## [What you should do]
Continue the forum thread on dividend capture from its last post, keeping its tone and format.
───── Text for analysis
Dividend capture

Discussion in 'Trading' started by ctrader, Apr 23, 2003.

  1. ctrader

    ctrader

    Does this work:

    Dividend Capture
    Investment strategy whereby the investor buys the stock roughly two weeks before it goes ex-dividend and then sells it about two weeks after it has gone ex-dividend in order to collect the dividend and make a small profit on the trade. On the stock's ex-dividend date, its price will drop by the amount of the dividend. The theory is that the stock's price will work its way back up to the price it was at before the ex-dividend date. This allows the investor to sell slightly above the purchase price. Thus, the investor is able to collect the dividend and realize a small capital gain in about four weeks. Also referred to as a "dividend rollover plan
     
  2. def

    def Sponsor

    Let's assume for starters you have a valid theory about stocks making their way back (although fundamentally this makes no sense). How are you going to account for the variance over the period between buy and sell? The variance alone will most likely be greater than the dividend.
     
  3. I think this may be the Holy Grail.

    LOL.

    j/k
     
  4. lescor

    lescor

    Yes, holding un-hedged longs for 4 week periods to collect a 30 cent dividend does sound like a smashing good idea, maybe it is the holy grail!
     
  5. There was this guy who started at an office I used to trade at about 2 years ago, and this dividend capture was his entire strategy.

    It was all he did.
──────────
───── Dataset extract
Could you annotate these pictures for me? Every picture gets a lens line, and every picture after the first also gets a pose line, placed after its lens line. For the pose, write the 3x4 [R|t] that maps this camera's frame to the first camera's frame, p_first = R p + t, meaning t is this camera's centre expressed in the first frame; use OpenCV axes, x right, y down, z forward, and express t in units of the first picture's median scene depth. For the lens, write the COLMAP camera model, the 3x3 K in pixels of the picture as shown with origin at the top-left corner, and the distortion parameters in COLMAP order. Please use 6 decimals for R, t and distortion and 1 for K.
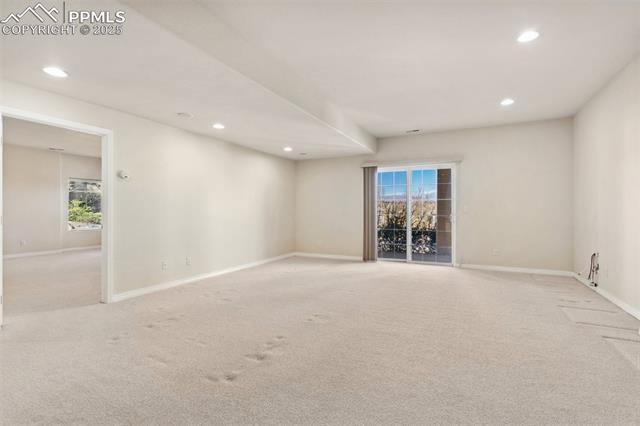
lens RADIAL K [[305.6, 0, 322.1], [0, 305.6, 213.0], [0, 0, 1]] dist [0.001688, 0.001021]
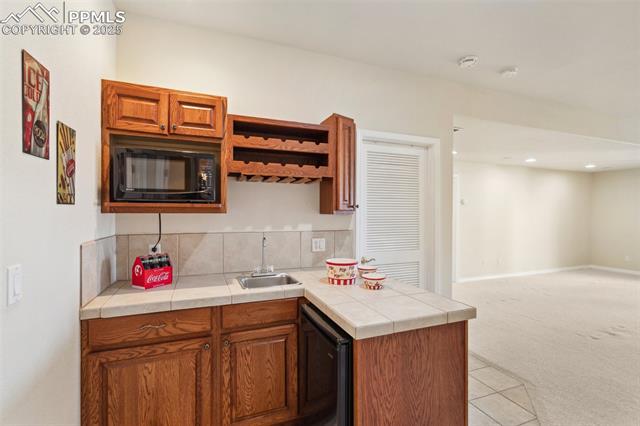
lens RADIAL K [[305.6, 0, 322.1], [0, 305.6, 213.0], [0, 0, 1]] dist [0.001688, 0.001021]
pose [[0.753953, -0.009254, -0.656863, -0.138777], [-0.001032, 0.999883, -0.015271, -0.034234], [0.656927, 0.012192, 0.753855, -0.491654]]
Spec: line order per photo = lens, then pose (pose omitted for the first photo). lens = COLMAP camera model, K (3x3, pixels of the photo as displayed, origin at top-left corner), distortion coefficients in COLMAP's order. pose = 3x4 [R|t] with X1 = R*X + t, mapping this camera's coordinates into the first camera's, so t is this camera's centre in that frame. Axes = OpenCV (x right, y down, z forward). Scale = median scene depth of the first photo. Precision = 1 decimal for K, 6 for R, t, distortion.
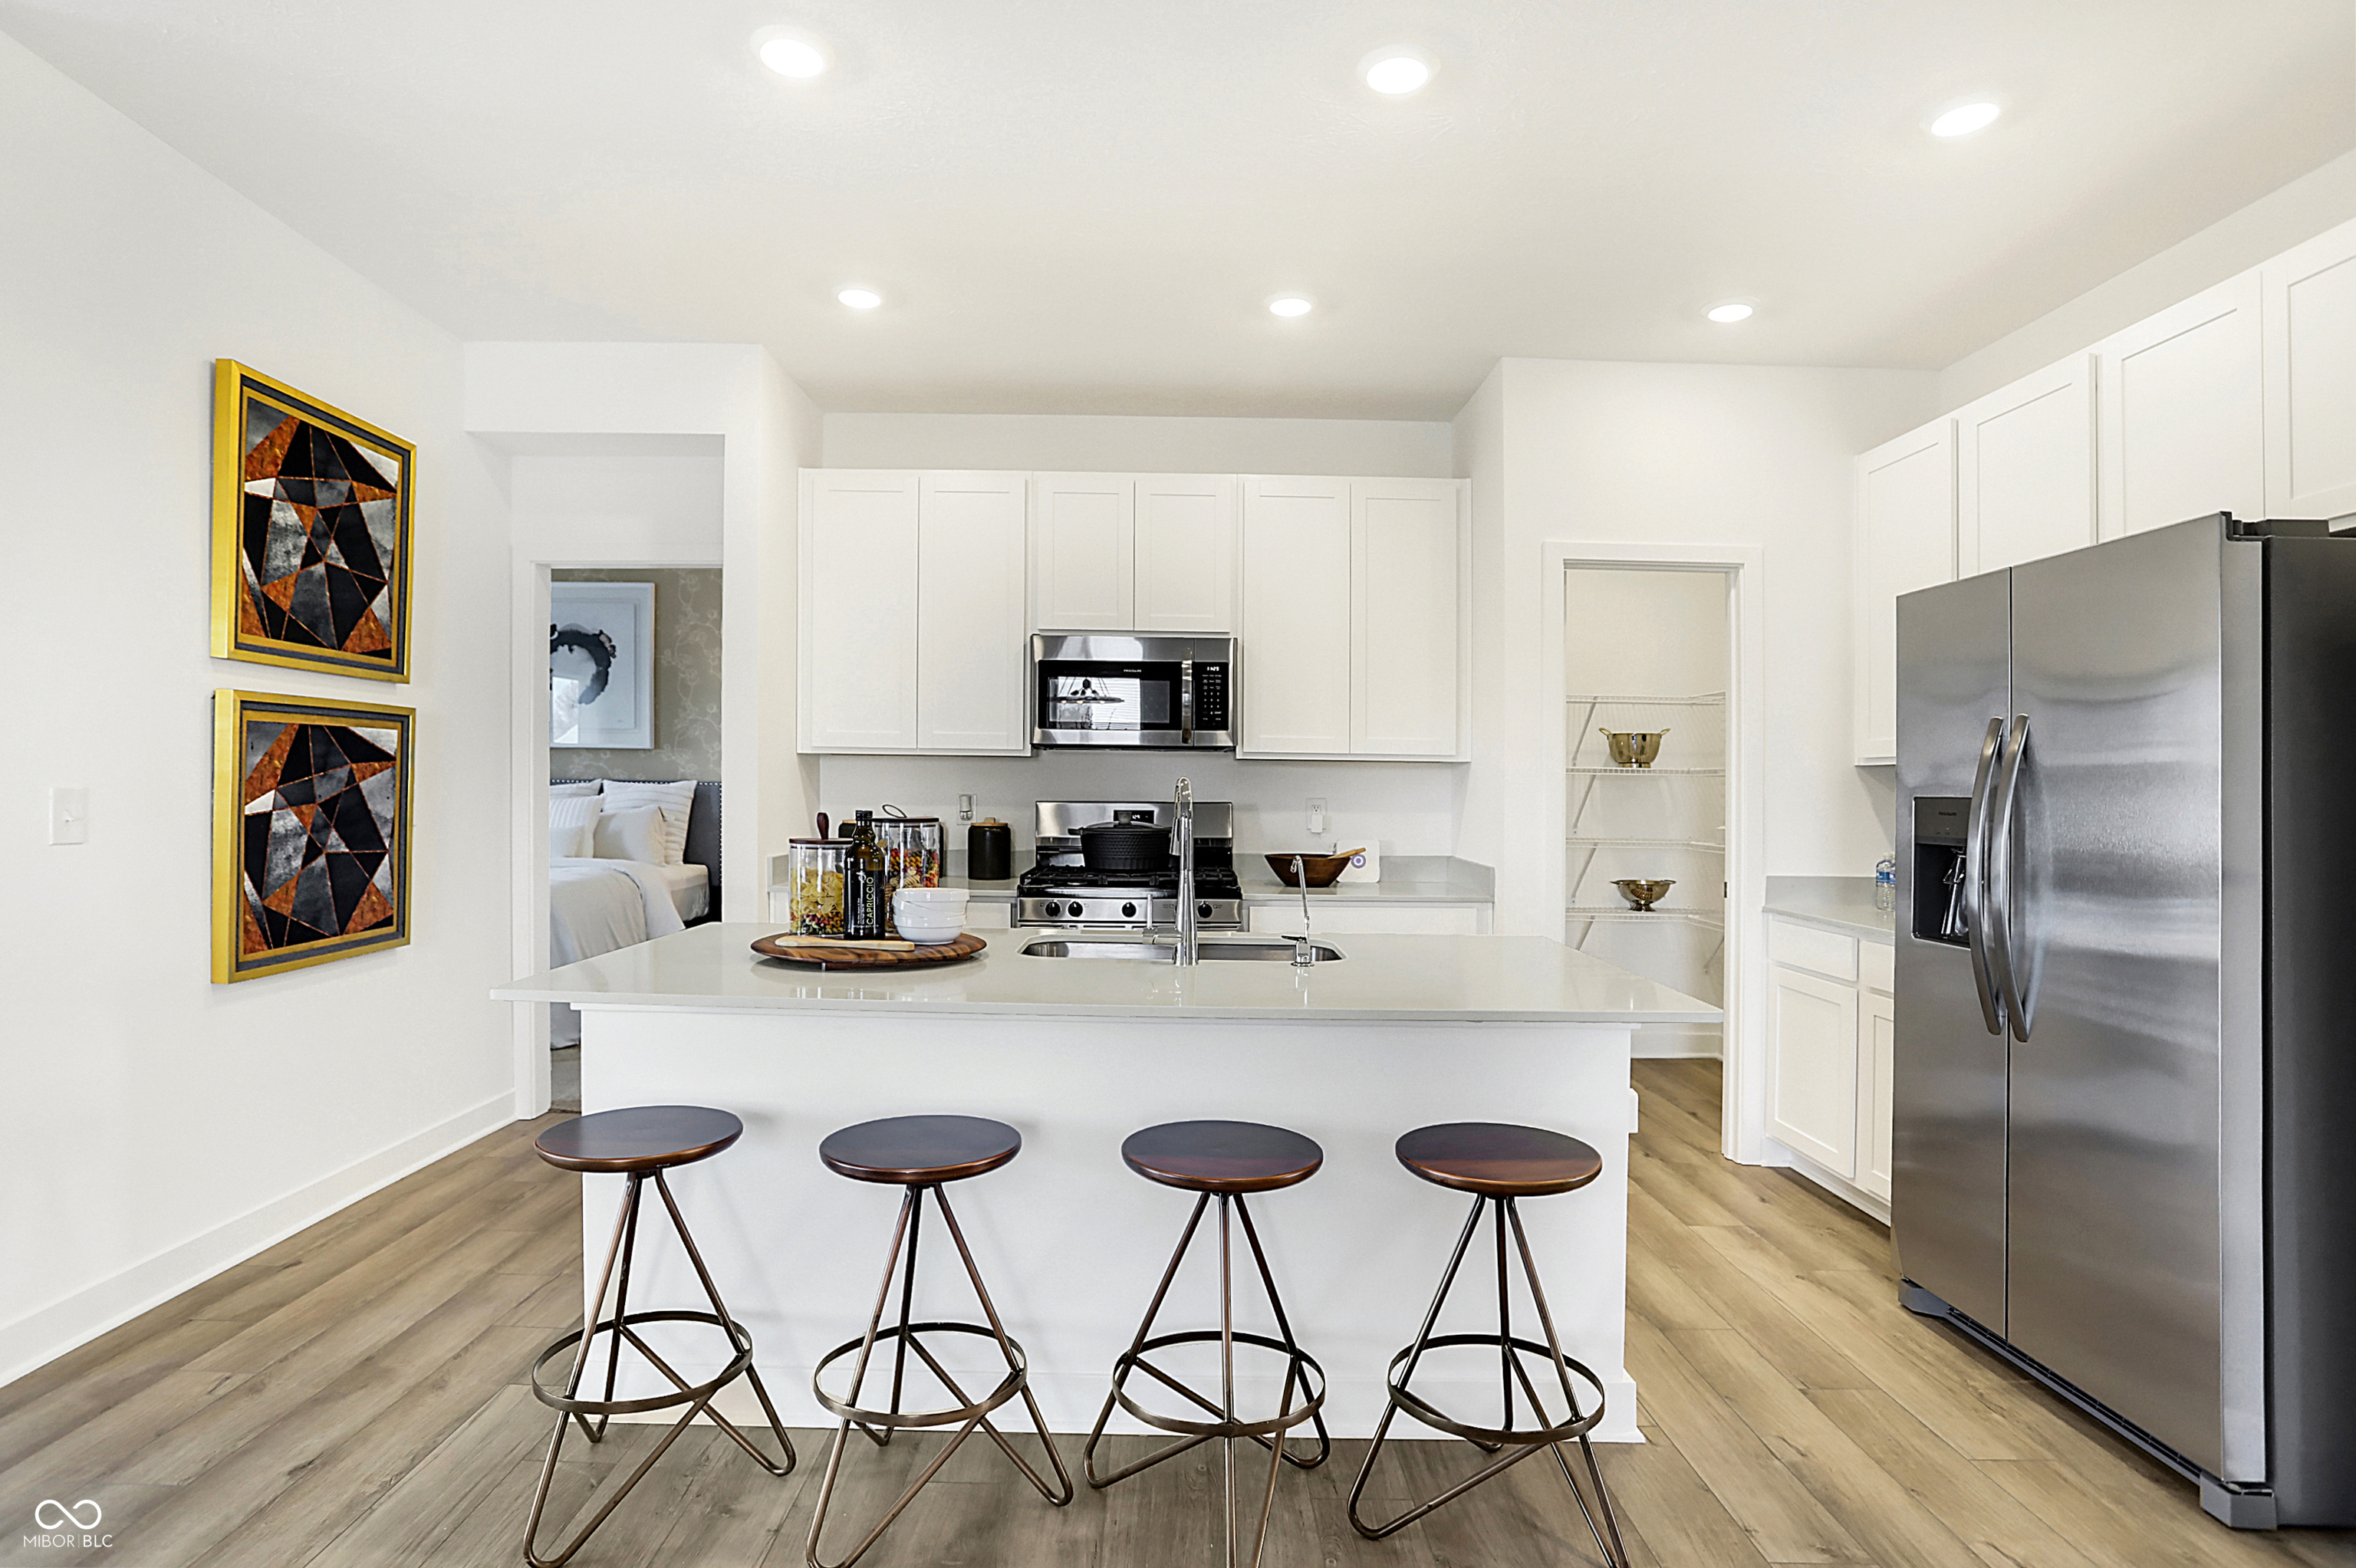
──────────
## [Answer section]
    He opened an account, and started trading the strategy while we were teaching this week long class on how use the software, interperate the level II and all that nonsense they taught back in the day.

    So what happened with his trading. Well, he basically broke even after about 5 weeks of doing it, so it must have been slighly profitable because he was covering the juice and everything.

    Then you will never believe what happend.

    This has nothing to do with the actual dividend strategy but it is funny if only because it shows what things were still like during the last months of the "bubble" even as the market had begun to roll over.

    He bought one of the fuel cell stocks because he heard on CNBC I think that they were paying a dividend in STOCK. Even the press release said that. It was 3 for 1 or maybe even 4 for 1. Anyway, he buys like 1000 of it about 2 weeks before the ex date, and the stock immediately goes down a lot. He is a bit freaked out because until then all his trades had been pretty planned out, and most of the companies were boring old economy stocks. This thing was trading at 100 per share or something I think.

    Anywa after 2-3 days he gets so concerned that that he asks me about it, I don't know that much about dividends or ex dates, but I look at it with some other people and as far as we can tell it is a stock split, the press release refers to it as a stock dividend or something, but it was pretty clear that it was just a stupid stock split. So that is what we told him.

    Anyway, long story short, he gets on the message boards and convincences himself that he is right, he is total denial, and the thing keeps dropping, I think they even did a spot secondary or something during the two weeks he is waiting for his additional shares and price it 4-5 bucks below the previous days close.

    Finally the day before the "dividend" comes and he is still convinced that he is going to make up for his horrible loss because as soon as he gets those additional shares he is going to sell them and abandon the strategy (the irony is, this was never a part of his strategy, duh).

    Well, ofcourse as everyone reading this knows by now, the he gets his additional shares alright but the stock opens 40 points lower (or something) the next day off the SPLIT. I think he covered for 50% loss in two weeks that day since he was margined.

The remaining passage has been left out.